▶ PROMPT:
Among the lines below, keep only those from the one containing "It can cause the electric shock." through the one containing "or dusty place.", and reproduce them exactly.

Extracted page text data:

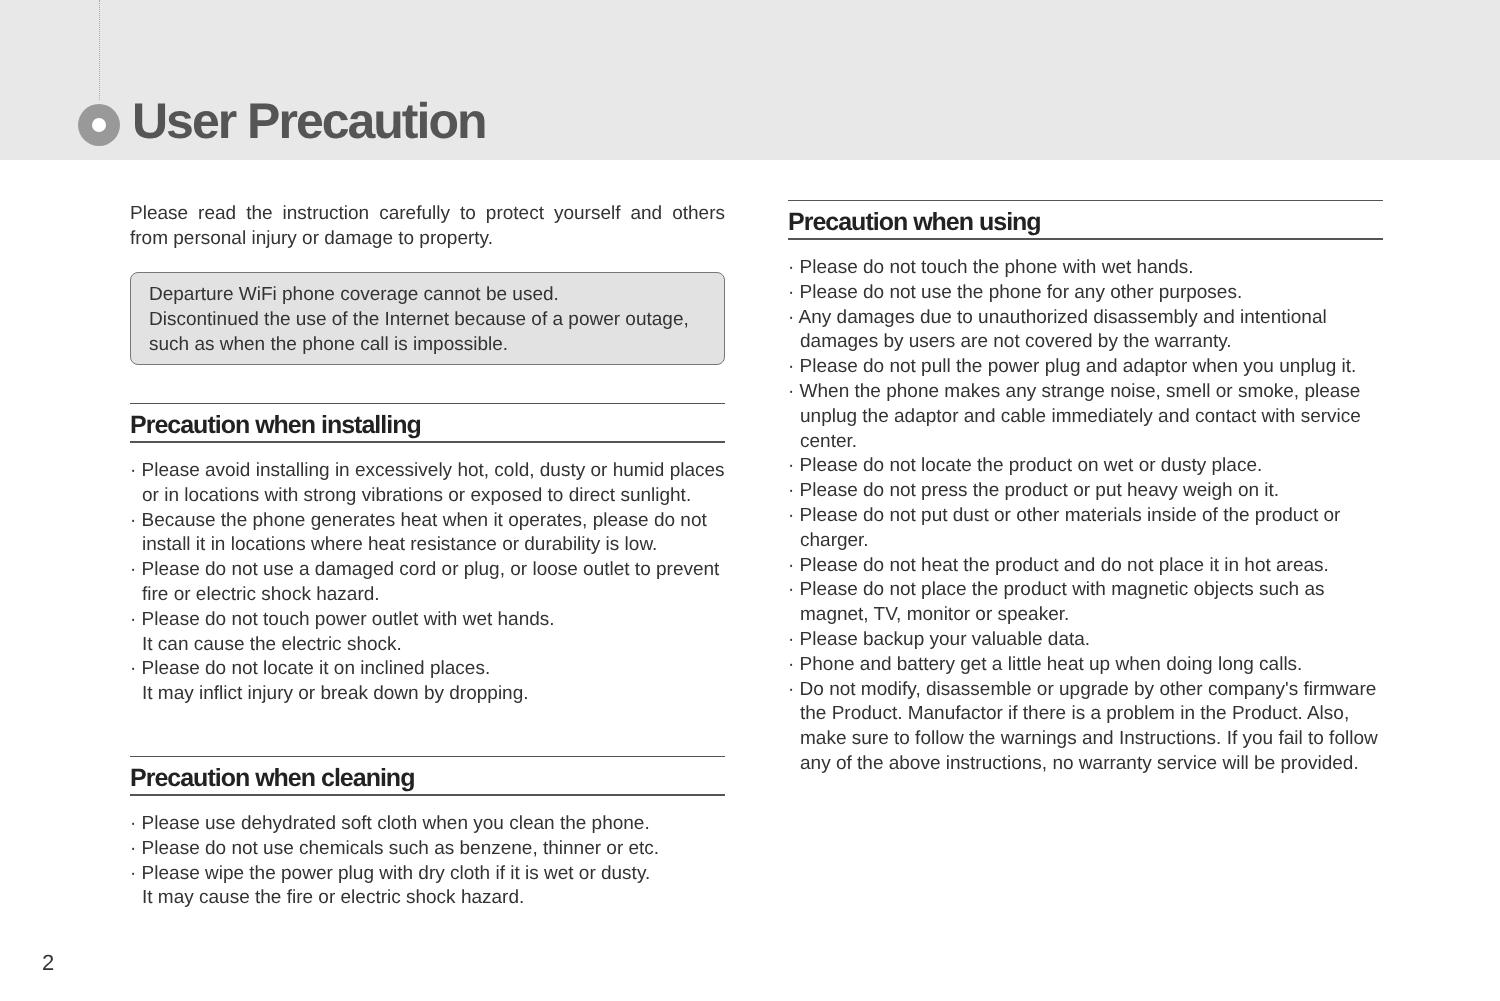User Precaution
Please read the instruction carefully to protect yourself and others from personal injury or damage to property.
Departure WiFi phone coverage cannot be used.
Discontinued the use of the Internet because of a power outage, such as when the phone call is impossible.
Precaution when installing
· Please avoid installing in excessively hot, cold, dusty or humid places
or in locations with strong vibrations or exposed to direct sunlight.
· Because the phone generates heat when it operates, please do not install it in locations where heat resistance or durability is low.
· Please do not use a damaged cord or plug, or loose outlet to prevent fire or electric shock hazard.
· Please do not touch power outlet with wet hands.
It can cause the electric shock.
· Please do not locate it on inclined places.
It may inflict injury or break down by dropping.
Precaution when cleaning
· Please use dehydrated soft cloth when you clean the phone.
· Please do not use chemicals such as benzene, thinner or etc.
· Please wipe the power plug with dry cloth if it is wet or dusty.
It may cause the fire or electric shock hazard.
Precaution when using
· Please do not touch the phone with wet hands.
· Please do not use the phone for any other purposes.
· Any damages due to unauthorized disassembly and intentional damages by users are not covered by the warranty.
· Please do not pull the power plug and adaptor when you unplug it.
· When the phone makes any strange noise, smell or smoke, please unplug the adaptor and cable immediately and contact with service center.
· Please do not locate the product on wet or dusty place.
· Please do not press the product or put heavy weigh on it.
· Please do not put dust or other materials inside of the product or charger.
· Please do not heat the product and do not place it in hot areas.
· Please do not place the product with magnetic objects such as magnet, TV, monitor or speaker.
· Please backup your valuable data.
· Phone and battery get a little heat up when doing long calls.
· Do not modify, disassemble or upgrade by other company's firmware the Product. Manufactor if there is a problem in the Product. Also, make sure to follow the warnings and Instructions. If you fail to follow any of the above instructions, no warranty service will be provided.
2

▶ YOUR SOLUTION:
It can cause the electric shock.
· Please do not locate it on inclined places.
It may inflict injury or break down by dropping.
Precaution when cleaning
· Please use dehydrated soft cloth when you clean the phone.
· Please do not use chemicals such as benzene, thinner or etc.
· Please wipe the power plug with dry cloth if it is wet or dusty.
It may cause the fire or electric shock hazard.
Precaution when using
· Please do not touch the phone with wet hands.
· Please do not use the phone for any other purposes.
· Any damages due to unauthorized disassembly and intentional damages by users are not covered by the warranty.
· Please do not pull the power plug and adaptor when you unplug it.
· When the phone makes any strange noise, smell or smoke, please unplug the adaptor and cable immediately and contact with service center.
· Please do not locate the product on wet or dusty place.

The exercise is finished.